El rato que estuvo insconsciente tuvo que pasar alguien más por aquel lugar. Y todo apunta a que tampoco debió ser una persona ejemplar. Resulta que la bicicleta que manejaba no ha aparecido. Alguien debió pasar por allí y llevársela pese a que seguro tiene pruebas más que sólidas de ser objeto de un accidente. Ruiz reconoce que no la han encontrado y que nadie se ha puesto en contacto con él para devolverla. «No sabemos qué pensar sobre eso, la verdad, pueden haber ocurrido muchas cosas, pero lo normal es que alguien que pasara la viera y se la llevara. Espero que no me viera a mi también».

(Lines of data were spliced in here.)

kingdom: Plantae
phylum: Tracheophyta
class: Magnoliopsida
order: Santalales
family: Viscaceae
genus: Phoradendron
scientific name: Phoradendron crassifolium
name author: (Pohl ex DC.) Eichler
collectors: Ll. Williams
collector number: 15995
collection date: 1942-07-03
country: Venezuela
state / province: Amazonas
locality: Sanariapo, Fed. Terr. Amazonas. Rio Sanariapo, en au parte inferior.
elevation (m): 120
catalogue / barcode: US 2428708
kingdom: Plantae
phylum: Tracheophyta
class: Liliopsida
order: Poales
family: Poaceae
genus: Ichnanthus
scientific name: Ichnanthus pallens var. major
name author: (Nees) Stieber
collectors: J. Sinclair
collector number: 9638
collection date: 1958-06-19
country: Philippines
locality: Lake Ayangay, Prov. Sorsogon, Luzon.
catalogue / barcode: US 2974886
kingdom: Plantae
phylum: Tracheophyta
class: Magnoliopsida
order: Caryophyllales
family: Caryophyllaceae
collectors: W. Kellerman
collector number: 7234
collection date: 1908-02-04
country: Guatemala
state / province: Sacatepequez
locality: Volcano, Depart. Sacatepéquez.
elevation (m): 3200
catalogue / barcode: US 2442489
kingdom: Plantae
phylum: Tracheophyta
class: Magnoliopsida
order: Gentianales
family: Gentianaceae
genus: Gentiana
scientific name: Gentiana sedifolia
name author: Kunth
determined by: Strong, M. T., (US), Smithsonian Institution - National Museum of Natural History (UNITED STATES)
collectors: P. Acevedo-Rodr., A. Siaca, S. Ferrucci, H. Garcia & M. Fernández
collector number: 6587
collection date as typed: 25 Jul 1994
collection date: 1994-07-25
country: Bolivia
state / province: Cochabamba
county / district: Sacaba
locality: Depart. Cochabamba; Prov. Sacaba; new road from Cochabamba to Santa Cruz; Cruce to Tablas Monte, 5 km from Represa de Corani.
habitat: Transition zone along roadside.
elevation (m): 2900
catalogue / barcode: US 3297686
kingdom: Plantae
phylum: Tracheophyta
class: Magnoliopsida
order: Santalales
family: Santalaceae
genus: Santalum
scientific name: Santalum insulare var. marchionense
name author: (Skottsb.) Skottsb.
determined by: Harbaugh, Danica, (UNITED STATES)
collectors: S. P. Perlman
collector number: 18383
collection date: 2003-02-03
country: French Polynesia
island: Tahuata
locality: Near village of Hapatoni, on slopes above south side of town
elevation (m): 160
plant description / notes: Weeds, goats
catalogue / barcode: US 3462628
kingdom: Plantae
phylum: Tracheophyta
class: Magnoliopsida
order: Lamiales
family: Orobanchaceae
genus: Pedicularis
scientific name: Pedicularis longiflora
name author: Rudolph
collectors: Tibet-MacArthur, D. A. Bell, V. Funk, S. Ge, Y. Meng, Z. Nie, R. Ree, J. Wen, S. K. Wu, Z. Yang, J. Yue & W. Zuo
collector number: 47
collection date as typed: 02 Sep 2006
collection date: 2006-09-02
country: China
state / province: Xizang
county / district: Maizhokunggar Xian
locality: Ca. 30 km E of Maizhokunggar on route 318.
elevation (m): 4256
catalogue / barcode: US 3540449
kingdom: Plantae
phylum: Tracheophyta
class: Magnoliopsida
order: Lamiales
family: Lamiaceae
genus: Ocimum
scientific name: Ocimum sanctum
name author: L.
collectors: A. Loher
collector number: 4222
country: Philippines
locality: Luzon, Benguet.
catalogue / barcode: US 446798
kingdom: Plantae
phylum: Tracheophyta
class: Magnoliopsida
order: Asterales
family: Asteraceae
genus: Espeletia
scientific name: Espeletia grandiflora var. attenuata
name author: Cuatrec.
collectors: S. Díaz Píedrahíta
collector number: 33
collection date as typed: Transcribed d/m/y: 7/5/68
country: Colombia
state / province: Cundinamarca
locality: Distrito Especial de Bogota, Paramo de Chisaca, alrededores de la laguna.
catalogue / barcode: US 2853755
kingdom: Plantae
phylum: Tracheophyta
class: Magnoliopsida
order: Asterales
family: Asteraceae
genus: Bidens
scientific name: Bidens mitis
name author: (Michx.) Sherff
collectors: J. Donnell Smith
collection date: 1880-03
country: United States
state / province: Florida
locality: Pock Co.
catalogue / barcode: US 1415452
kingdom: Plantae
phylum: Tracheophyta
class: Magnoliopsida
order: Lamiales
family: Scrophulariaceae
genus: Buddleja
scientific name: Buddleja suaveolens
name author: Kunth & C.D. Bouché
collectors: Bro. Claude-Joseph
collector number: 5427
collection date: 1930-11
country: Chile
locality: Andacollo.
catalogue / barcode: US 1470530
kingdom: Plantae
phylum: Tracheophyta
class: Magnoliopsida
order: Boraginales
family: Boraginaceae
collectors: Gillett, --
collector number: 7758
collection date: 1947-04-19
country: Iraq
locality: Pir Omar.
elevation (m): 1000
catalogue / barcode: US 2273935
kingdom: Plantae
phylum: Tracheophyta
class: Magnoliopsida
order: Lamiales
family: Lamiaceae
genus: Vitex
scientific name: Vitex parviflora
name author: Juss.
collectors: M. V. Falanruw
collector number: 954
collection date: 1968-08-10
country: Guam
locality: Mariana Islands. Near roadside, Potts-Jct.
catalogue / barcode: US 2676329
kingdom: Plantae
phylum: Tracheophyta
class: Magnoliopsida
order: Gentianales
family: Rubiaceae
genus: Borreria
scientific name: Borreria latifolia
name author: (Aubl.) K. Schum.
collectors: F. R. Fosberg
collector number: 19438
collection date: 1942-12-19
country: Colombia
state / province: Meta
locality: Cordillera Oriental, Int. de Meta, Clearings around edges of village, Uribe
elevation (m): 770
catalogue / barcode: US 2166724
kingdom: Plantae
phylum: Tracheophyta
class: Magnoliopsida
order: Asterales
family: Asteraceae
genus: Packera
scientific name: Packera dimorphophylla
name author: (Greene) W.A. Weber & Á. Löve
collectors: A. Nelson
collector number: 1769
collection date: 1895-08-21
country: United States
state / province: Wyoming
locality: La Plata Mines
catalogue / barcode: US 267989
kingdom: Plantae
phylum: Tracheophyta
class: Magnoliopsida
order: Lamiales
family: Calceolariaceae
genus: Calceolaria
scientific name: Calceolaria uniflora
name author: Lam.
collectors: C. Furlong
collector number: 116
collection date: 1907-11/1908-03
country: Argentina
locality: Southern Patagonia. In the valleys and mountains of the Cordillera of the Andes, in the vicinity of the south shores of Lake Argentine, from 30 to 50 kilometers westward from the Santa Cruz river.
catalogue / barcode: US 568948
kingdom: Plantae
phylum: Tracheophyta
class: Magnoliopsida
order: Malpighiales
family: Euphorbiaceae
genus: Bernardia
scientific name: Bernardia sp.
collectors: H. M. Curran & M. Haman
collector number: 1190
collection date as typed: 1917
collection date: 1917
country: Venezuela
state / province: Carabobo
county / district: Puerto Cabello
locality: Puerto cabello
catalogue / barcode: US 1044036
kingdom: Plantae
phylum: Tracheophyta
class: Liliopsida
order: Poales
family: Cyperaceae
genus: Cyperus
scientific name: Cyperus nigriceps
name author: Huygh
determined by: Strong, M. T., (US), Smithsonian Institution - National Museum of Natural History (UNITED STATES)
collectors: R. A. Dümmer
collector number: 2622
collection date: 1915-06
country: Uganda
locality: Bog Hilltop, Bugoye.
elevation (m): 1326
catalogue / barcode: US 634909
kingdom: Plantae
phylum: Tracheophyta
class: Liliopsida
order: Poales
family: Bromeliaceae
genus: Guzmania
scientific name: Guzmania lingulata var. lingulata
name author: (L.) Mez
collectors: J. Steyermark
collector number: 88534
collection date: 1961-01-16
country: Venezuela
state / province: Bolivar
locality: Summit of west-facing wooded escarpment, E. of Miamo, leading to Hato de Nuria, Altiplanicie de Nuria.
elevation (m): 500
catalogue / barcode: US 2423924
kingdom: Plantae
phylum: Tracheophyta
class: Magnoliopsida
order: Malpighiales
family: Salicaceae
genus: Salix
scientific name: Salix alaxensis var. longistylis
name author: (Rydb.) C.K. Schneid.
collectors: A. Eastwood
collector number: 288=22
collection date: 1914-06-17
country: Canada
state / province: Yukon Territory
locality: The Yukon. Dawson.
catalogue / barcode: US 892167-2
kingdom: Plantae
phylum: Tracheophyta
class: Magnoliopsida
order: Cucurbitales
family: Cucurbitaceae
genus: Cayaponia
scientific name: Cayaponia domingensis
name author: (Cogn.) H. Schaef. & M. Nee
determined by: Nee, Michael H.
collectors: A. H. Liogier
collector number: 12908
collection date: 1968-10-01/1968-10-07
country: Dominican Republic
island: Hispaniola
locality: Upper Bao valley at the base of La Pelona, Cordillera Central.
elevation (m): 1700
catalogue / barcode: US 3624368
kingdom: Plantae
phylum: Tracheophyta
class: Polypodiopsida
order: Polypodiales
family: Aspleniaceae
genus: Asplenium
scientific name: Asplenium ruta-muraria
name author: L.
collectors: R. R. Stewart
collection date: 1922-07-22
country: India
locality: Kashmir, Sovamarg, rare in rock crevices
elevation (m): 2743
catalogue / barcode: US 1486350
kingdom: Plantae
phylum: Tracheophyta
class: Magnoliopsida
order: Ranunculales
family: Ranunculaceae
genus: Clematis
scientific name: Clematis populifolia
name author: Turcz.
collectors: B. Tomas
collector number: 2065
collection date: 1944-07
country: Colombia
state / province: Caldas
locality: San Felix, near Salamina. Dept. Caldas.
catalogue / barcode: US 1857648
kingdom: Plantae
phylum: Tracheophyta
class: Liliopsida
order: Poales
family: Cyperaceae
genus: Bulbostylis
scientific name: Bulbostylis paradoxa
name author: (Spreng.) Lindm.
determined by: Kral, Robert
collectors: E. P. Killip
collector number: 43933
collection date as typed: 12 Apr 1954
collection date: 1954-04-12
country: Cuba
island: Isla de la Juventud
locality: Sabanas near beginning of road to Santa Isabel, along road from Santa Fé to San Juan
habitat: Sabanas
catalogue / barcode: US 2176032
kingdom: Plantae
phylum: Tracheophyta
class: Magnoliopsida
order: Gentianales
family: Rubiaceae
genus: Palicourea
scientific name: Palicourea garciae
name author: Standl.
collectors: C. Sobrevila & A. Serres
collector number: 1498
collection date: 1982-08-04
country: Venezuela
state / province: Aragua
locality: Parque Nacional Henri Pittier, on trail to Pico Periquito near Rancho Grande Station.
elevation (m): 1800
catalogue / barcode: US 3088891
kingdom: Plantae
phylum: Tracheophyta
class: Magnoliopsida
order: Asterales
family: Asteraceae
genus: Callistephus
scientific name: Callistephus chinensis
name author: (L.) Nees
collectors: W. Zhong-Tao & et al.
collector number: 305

El que no se detuvo, con seguridad, fue el autor de los hechos, a quien Jesús Alberto define como un «asesino» que pudo haberle matado. «Los accidentes ocurren y para eso están los seguros, para arreglar los golpes. Pero si este hombre se fue de allí es porque tiene algo que esconder o porque fuese en un estado que no quisiera que le reconocieran. Para mí, es mejor cualquier denuncia que dejar una vida tirada en una cuneta. Yo no sé si ese hombre será capaz de dormir. Espero que no. Si puede vivir con eso, puede vivir con cualquier cosa».

Una mala experiencia que, unida a lo que lee en los periódicos últimamente, quedará en susto porque no se plantea abandonar el ciclismo. Lo ama demasiado. «Para nada. Seguiré saliendo, aunque tenga miedo, porque no voy a dejar de hacer lo que me gusta, entrenar y competir. Es mi vida y no lo dejo. Es un mundo muy duro, pero nos gusta sufrir. Por nada del mundo lo dejamos y si lo hacemos, será por voluntad propia, no ajena. Conducir en ciertos estados se está convirtiendo en algo habitual y la gente que sale en bici los domingos por la mañana coincide con los que vienen de sus noches de excesos. No son conscientes de que hay gente a la que le espera la familia en casa».

Tras dos años en el cuadro segedano, le preocupa la reiteración de casos y demanda medidas más duras y mayor protección para los ciclistas. «Hay que endurecer las penas. No puede ser que matar salga gratis en este país. Es un fallo enorme y debe corregirse». Su equipo ha fichado como sustituto al joven malagueño Carmelo Urbano Fontiveros, con gran trayectoria en el triatlón, y le quiere dedicar alguna victoria este fin de semana en la doble cita de la XVI Volta a la Coruña o en la II Ruta de los Castillos y las Batallas de Jaén. Se lo merece.